夕焼け色

005

 強引に連れてこられたのは、埃っぽい空き教室。突き飛ばされるように手を離され、たたらを踏んだ。後ろで鍵をかける音。なんで空き教室の鍵を持って居るのか、なんで朝から登校しようと思ったのか、聞きたいことはたくさんあるのに、口を開けることができない。

「吉岡」

 低い声で呼ばれて顔をあげれば、予想に反して加東は苦しそうな表情で僕を見ていた。

「なんで、来なくなったんだ」

 とうとうこの日が来たのか。ぶつけられた質問に肩が震える。

「連絡は…してあったと思うけど」

 電話番号もメールアドレスも住所も知らなかった彼への連絡方法は、いつも会うあの場所に簡単なメモを置くことだった。
 地元の祭に神楽の担当者として出なければいけないこと。急に代理として決まったから、寸暇も惜しんで練習しなければならないこと。僕の心境の変化が理由だなんて思われないように。不自然な別れだなんて思われないように。そう、嘘を書き連ねた。
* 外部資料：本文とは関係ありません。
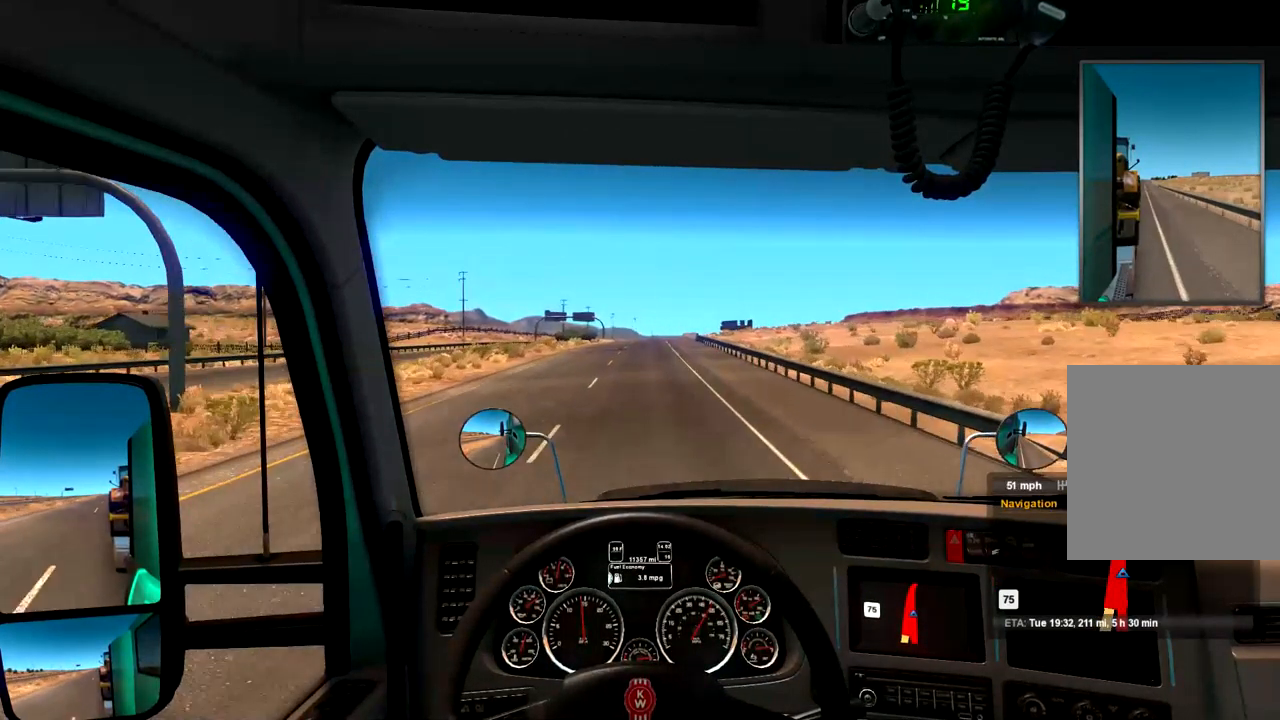
{"dt_ms": 500, "buttons": ["R2"], "left_stick": "center", "right_stick": "center", "events": []}
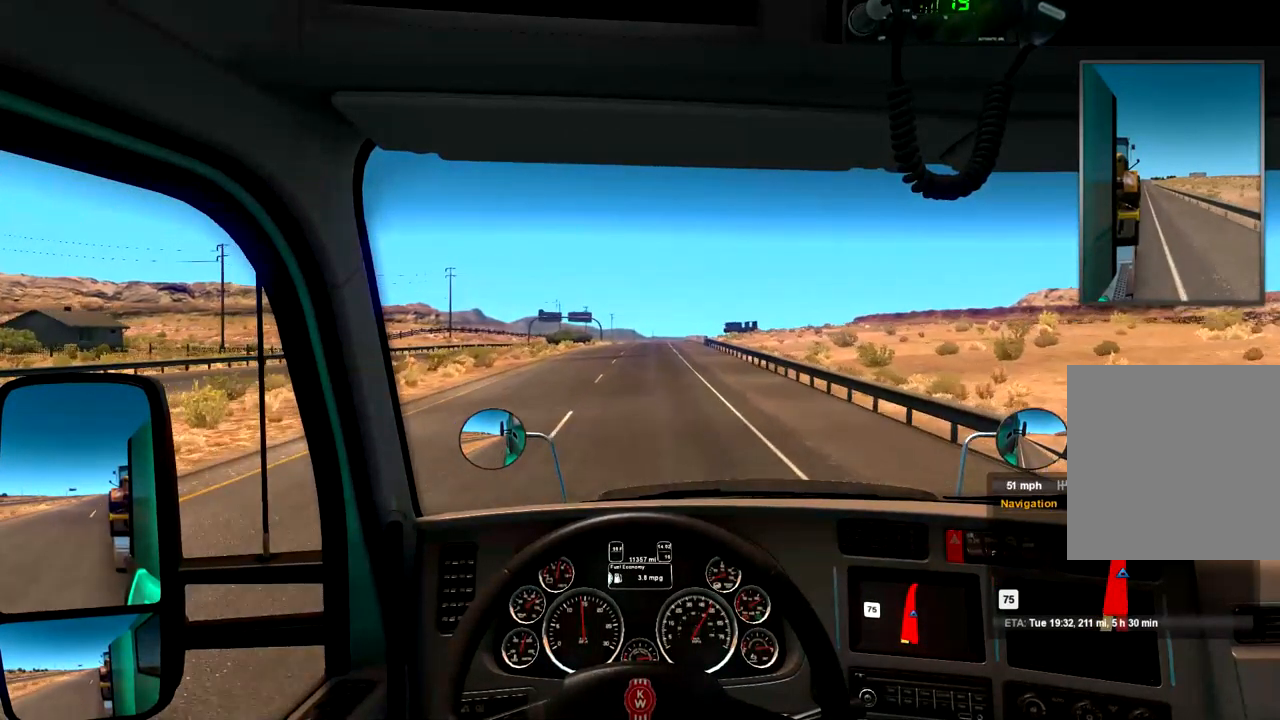
{"dt_ms": 500, "buttons": ["R2"], "left_stick": "center", "right_stick": "center", "events": []}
 そもそも、彼は補修の待ち時間に来ていただけで、そんな配慮は必要なかったかもしれないけれど。夕焼けを見るのが好きだと、だからいつもここで見ていることを伝えていたから。

「そこにも書いてあったと思うけど、今年の担当が怪我しちゃって…」
「嘘だろ」

 冷静に、いつも通りに返せばいい。そう言い聞かせて口にした理由を、彼は否定した。

「山内に聞いた。吉岡は、最初から担当だったし、稽古の時間を削ってでも必ず夕陽を見てた」

 加東は、隆介が誰かと神楽について話しているのを聞いてしまったと続けた。最初は、通り過ぎようと思っていたのに、僕の名前が出てきて気になって耳をそばだてたという。
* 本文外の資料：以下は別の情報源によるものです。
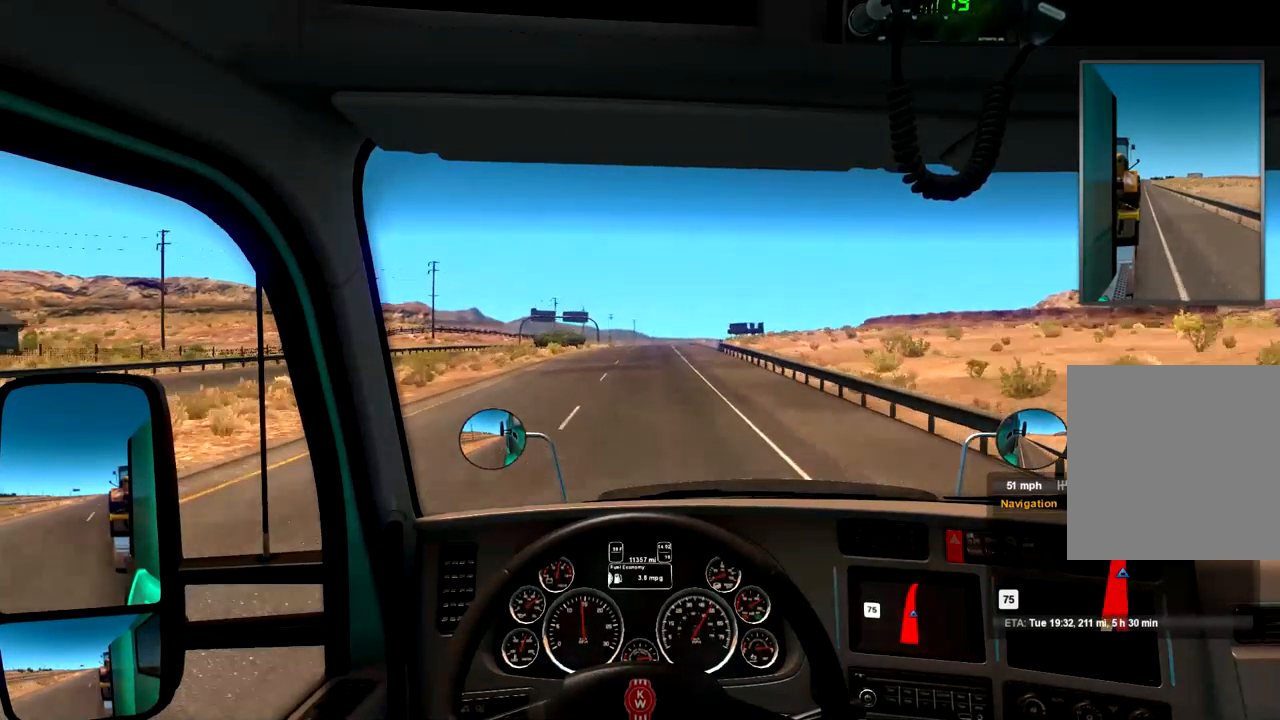
{"dt_ms": 500, "buttons": ["R2"], "left_stick": "center", "right_stick": "center", "events": []}
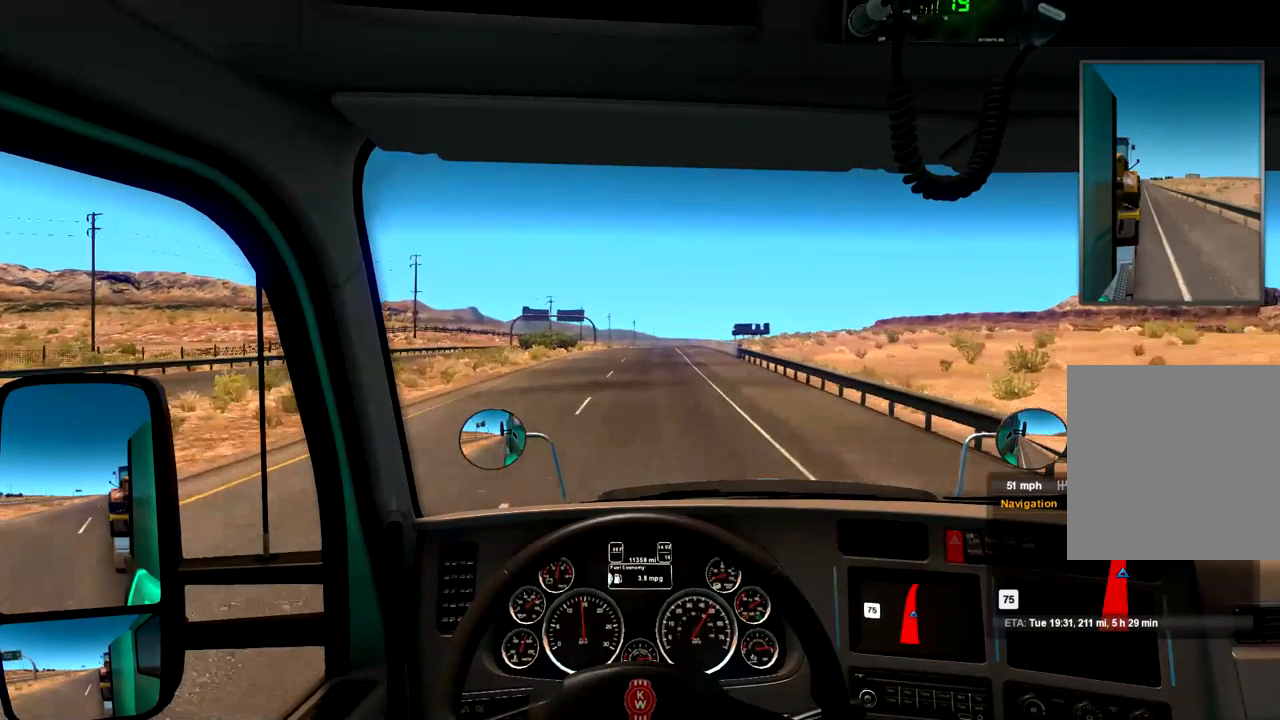
{"dt_ms": 467, "buttons": ["R2"], "left_stick": "center", "right_stick": "center", "events": []}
「…だから。俺は聞きたい。吉岡がなんで嘘をついたのか」

 用事があることが嘘なら、来なくなったのは確実に僕の心情変化だ。加東は、視線を強く僕の方へよせる。
 今度は、嘘をつけない。この人の視線がきっと許さない。
 傷つきたくない、と僕はこんな方法をとった。それは、どうしようもなく僕を苦しみから救うことしか考えていない方法だった。その、罰なんだろう。

「僕が、加東を好きになったからだよ」

 君に、嫌われたくなくて。つながりを残しておきたくて。
 僕は、加東の青い目を見据えて告白した。